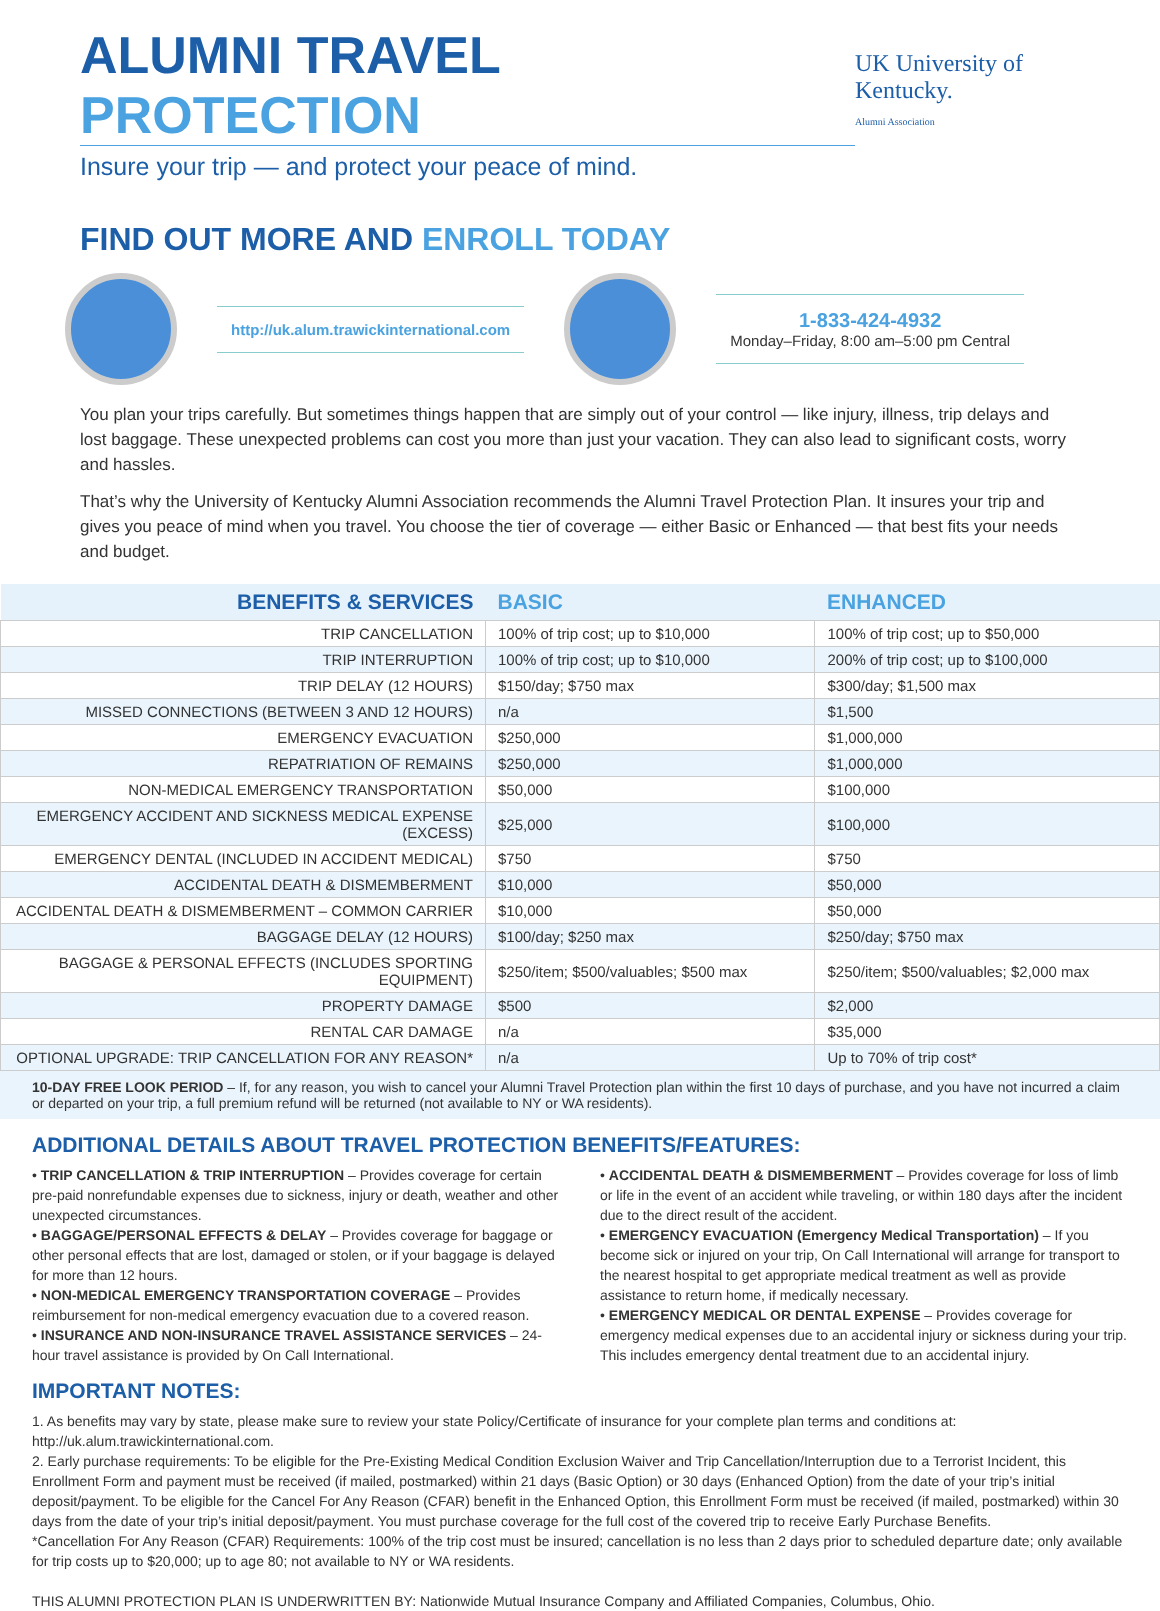ALUMNI TRAVEL PROTECTION
Insure your trip — and protect your peace of mind.
UK University of Kentucky.
Alumni Association
FIND OUT MORE AND ENROLL TODAY
http://uk.alum.trawickinternational.com
1-833-424-4932
Monday–Friday, 8:00 am–5:00 pm Central
You plan your trips carefully. But sometimes things happen that are simply out of your control — like injury, illness, trip delays and lost baggage. These unexpected problems can cost you more than just your vacation. They can also lead to significant costs, worry and hassles.
That’s why the University of Kentucky Alumni Association recommends the Alumni Travel Protection Plan. It insures your trip and gives you peace of mind when you travel. You choose the tier of coverage — either Basic or Enhanced — that best fits your needs and budget.
| BENEFITS & SERVICES | BASIC | ENHANCED |
| --- | --- | --- |
| TRIP CANCELLATION | 100% of trip cost; up to $10,000 | 100% of trip cost; up to $50,000 |
| TRIP INTERRUPTION | 100% of trip cost; up to $10,000 | 200% of trip cost; up to $100,000 |
| TRIP DELAY (12 HOURS) | $150/day; $750 max | $300/day; $1,500 max |
| MISSED CONNECTIONS (BETWEEN 3 AND 12 HOURS) | n/a | $1,500 |
| EMERGENCY EVACUATION | $250,000 | $1,000,000 |
| REPATRIATION OF REMAINS | $250,000 | $1,000,000 |
| NON-MEDICAL EMERGENCY TRANSPORTATION | $50,000 | $100,000 |
| EMERGENCY ACCIDENT AND SICKNESS MEDICAL EXPENSE (EXCESS) | $25,000 | $100,000 |
| EMERGENCY DENTAL (INCLUDED IN ACCIDENT MEDICAL) | $750 | $750 |
| ACCIDENTAL DEATH & DISMEMBERMENT | $10,000 | $50,000 |
| ACCIDENTAL DEATH & DISMEMBERMENT – COMMON CARRIER | $10,000 | $50,000 |
| BAGGAGE DELAY (12 HOURS) | $100/day; $250 max | $250/day; $750 max |
| BAGGAGE & PERSONAL EFFECTS (INCLUDES SPORTING EQUIPMENT) | $250/item; $500/valuables; $500 max | $250/item; $500/valuables; $2,000 max |
| PROPERTY DAMAGE | $500 | $2,000 |
| RENTAL CAR DAMAGE | n/a | $35,000 |
| OPTIONAL UPGRADE: TRIP CANCELLATION FOR ANY REASON* | n/a | Up to 70% of trip cost* |
10-DAY FREE LOOK PERIOD – If, for any reason, you wish to cancel your Alumni Travel Protection plan within the first 10 days of purchase, and you have not incurred a claim or departed on your trip, a full premium refund will be returned (not available to NY or WA residents).
ADDITIONAL DETAILS ABOUT TRAVEL PROTECTION BENEFITS/FEATURES:
• TRIP CANCELLATION & TRIP INTERRUPTION – Provides coverage for certain pre-paid nonrefundable expenses due to sickness, injury or death, weather and other unexpected circumstances.
• BAGGAGE/PERSONAL EFFECTS & DELAY – Provides coverage for baggage or other personal effects that are lost, damaged or stolen, or if your baggage is delayed for more than 12 hours.
• NON-MEDICAL EMERGENCY TRANSPORTATION COVERAGE – Provides reimbursement for non-medical emergency evacuation due to a covered reason.
• INSURANCE AND NON-INSURANCE TRAVEL ASSISTANCE SERVICES – 24-hour travel assistance is provided by On Call International.
• ACCIDENTAL DEATH & DISMEMBERMENT – Provides coverage for loss of limb or life in the event of an accident while traveling, or within 180 days after the incident due to the direct result of the accident.
• EMERGENCY EVACUATION (Emergency Medical Transportation) – If you become sick or injured on your trip, On Call International will arrange for transport to the nearest hospital to get appropriate medical treatment as well as provide assistance to return home, if medically necessary.
• EMERGENCY MEDICAL OR DENTAL EXPENSE – Provides coverage for emergency medical expenses due to an accidental injury or sickness during your trip. This includes emergency dental treatment due to an accidental injury.
IMPORTANT NOTES:
1. As benefits may vary by state, please make sure to review your state Policy/Certificate of insurance for your complete plan terms and conditions at: http://uk.alum.trawickinternational.com.
2. Early purchase requirements: To be eligible for the Pre-Existing Medical Condition Exclusion Waiver and Trip Cancellation/Interruption due to a Terrorist Incident, this Enrollment Form and payment must be received (if mailed, postmarked) within 21 days (Basic Option) or 30 days (Enhanced Option) from the date of your trip’s initial deposit/payment. To be eligible for the Cancel For Any Reason (CFAR) benefit in the Enhanced Option, this Enrollment Form must be received (if mailed, postmarked) within 30 days from the date of your trip’s initial deposit/payment. You must purchase coverage for the full cost of the covered trip to receive Early Purchase Benefits.
*Cancellation For Any Reason (CFAR) Requirements: 100% of the trip cost must be insured; cancellation is no less than 2 days prior to scheduled departure date; only available for trip costs up to $20,000; up to age 80; not available to NY or WA residents.
THIS ALUMNI PROTECTION PLAN IS UNDERWRITTEN BY: Nationwide Mutual Insurance Company and Affiliated Companies, Columbus, Ohio.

Your task – Above are some records; copy exactly the lines from the one with "MEDICAL) | $750 | $750 |" through the one with "trip cost* |", both included, and no others.

Answer to this problem –
| EMERGENCY DENTAL (INCLUDED IN ACCIDENT MEDICAL) | $750 | $750 |
| ACCIDENTAL DEATH & DISMEMBERMENT | $10,000 | $50,000 |
| ACCIDENTAL DEATH & DISMEMBERMENT – COMMON CARRIER | $10,000 | $50,000 |
| BAGGAGE DELAY (12 HOURS) | $100/day; $250 max | $250/day; $750 max |
| BAGGAGE & PERSONAL EFFECTS (INCLUDES SPORTING EQUIPMENT) | $250/item; $500/valuables; $500 max | $250/item; $500/valuables; $2,000 max |
| PROPERTY DAMAGE | $500 | $2,000 |
| RENTAL CAR DAMAGE | n/a | $35,000 |
| OPTIONAL UPGRADE: TRIP CANCELLATION FOR ANY REASON* | n/a | Up to 70% of trip cost* |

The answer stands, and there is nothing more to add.